11.13.2009

Drinking Game Friday hopes your babies look like monkeys

Happy Drinking Game Friday gang! Before we getsta boozing, I have a few administrative items I'd like to discuss:

- J
ÄGER BALL. First of all, are you coming? You are! Awesome. And you're bringing 10 of your closest friends?? Even better! And you've lowered your expectations of what I'm like in real life so there's not an ungodly amount of pressure on me to be as unrealistically attractive and entertaining as I think you think I am?? PERFECT. I like my expectations like I like my cholesterol: low. So, I'm glad that's settled. Secondly, a few people commented on last Friday's post asking if I could recommend a cheap DC hotel or perhaps figure out some kind of group rate for all you out-of-towners. I'm not going to lie, when I first read that I thought, "PSH, fuck if I know how to make that happen," and went immediately back to googling camo pug harnesses. However, it occurred to me a few days later that my sister works for a hotel doing special events. And you guys need a hotel. For this special event. So I sat down with my calculator and worked out that if A + B = C, then maybe I should stop being retarded and ask my sister if she can hook you guys up. So leave a comment or shoot me an email (meg@2birds1blog.com) if you're interested and Becca will see what she can do!
.....
(AIM OF THE TASK)
Answer these questions from the blog post:
(a) What date appears at the top?
(b) What did some readers ask for in comments on last Friday's post?
(c) What does the writer's sister do at a hotel?
The entries that come next are separate material and not part of the blog post.

(MATERIAL SUPPLIED)
.....
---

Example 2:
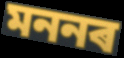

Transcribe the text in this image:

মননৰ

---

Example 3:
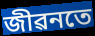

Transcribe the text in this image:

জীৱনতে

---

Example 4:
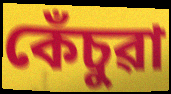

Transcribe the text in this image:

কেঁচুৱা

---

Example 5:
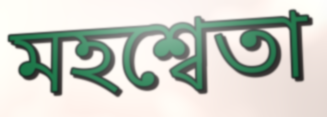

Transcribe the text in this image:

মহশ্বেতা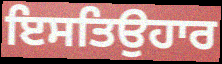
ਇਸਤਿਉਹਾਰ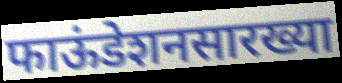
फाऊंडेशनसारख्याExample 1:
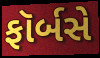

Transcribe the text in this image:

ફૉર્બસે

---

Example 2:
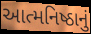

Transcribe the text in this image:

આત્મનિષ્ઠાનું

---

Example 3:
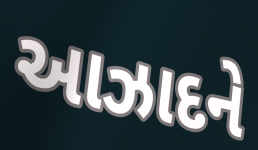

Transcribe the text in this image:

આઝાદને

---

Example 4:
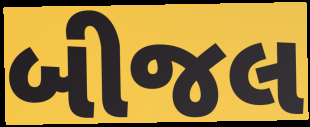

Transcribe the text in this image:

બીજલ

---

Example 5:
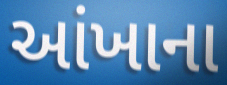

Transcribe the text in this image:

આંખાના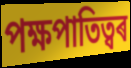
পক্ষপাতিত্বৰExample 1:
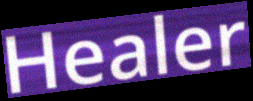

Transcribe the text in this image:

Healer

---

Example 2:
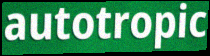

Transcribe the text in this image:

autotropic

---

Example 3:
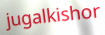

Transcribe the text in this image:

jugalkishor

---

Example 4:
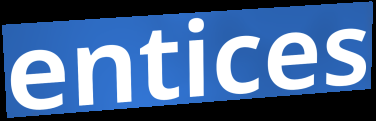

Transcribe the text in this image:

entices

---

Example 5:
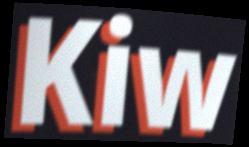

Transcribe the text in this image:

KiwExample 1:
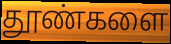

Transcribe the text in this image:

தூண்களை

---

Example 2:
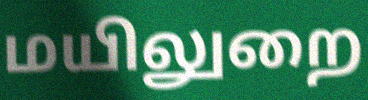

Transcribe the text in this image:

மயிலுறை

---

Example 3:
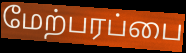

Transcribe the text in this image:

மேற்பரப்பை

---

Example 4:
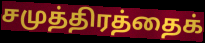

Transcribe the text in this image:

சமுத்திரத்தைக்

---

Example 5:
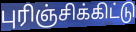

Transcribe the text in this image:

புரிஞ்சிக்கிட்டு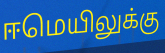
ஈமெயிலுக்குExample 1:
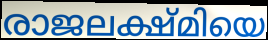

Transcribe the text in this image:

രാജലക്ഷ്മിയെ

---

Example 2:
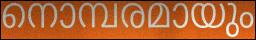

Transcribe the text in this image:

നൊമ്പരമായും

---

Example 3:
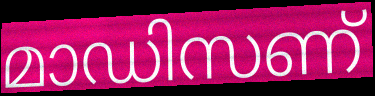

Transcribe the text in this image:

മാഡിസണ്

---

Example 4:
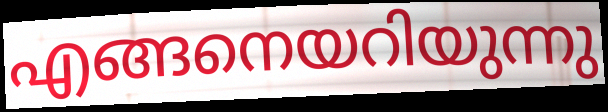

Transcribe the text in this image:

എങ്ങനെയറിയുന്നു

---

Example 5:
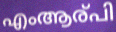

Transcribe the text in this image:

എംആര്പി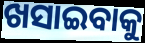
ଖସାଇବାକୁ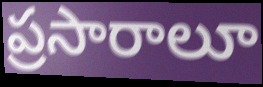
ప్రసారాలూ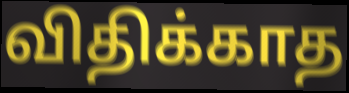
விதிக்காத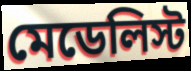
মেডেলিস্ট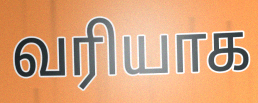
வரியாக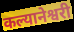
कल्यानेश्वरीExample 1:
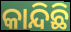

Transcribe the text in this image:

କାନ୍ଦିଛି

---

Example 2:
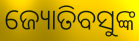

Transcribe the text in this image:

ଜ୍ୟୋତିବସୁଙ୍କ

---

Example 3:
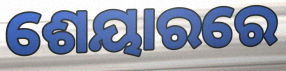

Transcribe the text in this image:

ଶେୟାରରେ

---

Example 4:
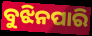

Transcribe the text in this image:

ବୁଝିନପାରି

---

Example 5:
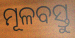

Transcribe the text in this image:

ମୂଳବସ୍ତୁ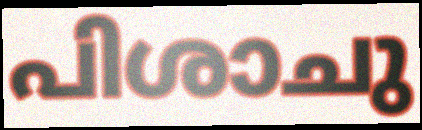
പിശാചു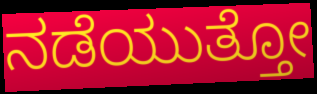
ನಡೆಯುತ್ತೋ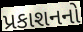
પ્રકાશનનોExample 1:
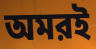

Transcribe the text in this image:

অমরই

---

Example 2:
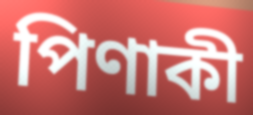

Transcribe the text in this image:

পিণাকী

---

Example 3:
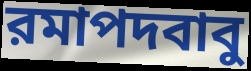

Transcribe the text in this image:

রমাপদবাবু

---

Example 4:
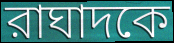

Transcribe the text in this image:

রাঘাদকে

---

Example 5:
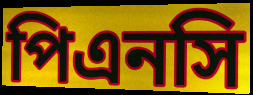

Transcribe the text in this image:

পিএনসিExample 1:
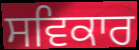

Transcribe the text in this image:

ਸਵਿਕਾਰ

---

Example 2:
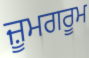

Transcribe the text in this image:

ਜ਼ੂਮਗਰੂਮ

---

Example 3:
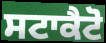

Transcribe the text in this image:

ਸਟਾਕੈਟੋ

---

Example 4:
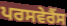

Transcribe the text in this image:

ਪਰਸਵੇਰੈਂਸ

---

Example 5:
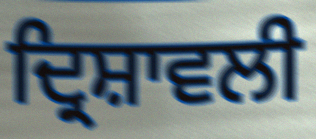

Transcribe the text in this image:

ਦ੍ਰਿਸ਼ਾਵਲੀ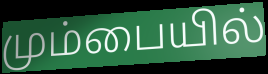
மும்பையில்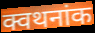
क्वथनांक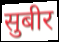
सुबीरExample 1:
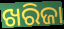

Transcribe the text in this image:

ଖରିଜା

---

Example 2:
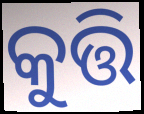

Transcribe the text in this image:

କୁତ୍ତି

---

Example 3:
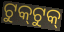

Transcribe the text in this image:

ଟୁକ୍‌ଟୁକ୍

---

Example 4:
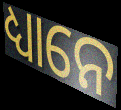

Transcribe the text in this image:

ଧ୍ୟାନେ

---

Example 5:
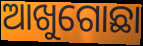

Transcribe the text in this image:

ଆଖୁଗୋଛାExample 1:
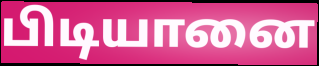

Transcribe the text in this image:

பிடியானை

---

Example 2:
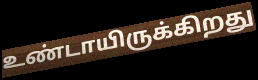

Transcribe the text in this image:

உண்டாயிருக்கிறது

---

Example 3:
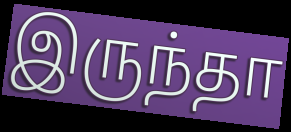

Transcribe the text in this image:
.....
(ANSWER TO THE TASK)
(a) 11.13.2009
(b) A recommendation for a cheap DC hotel, or some kind of group rate for out-of-towners.
(c) She works on special events.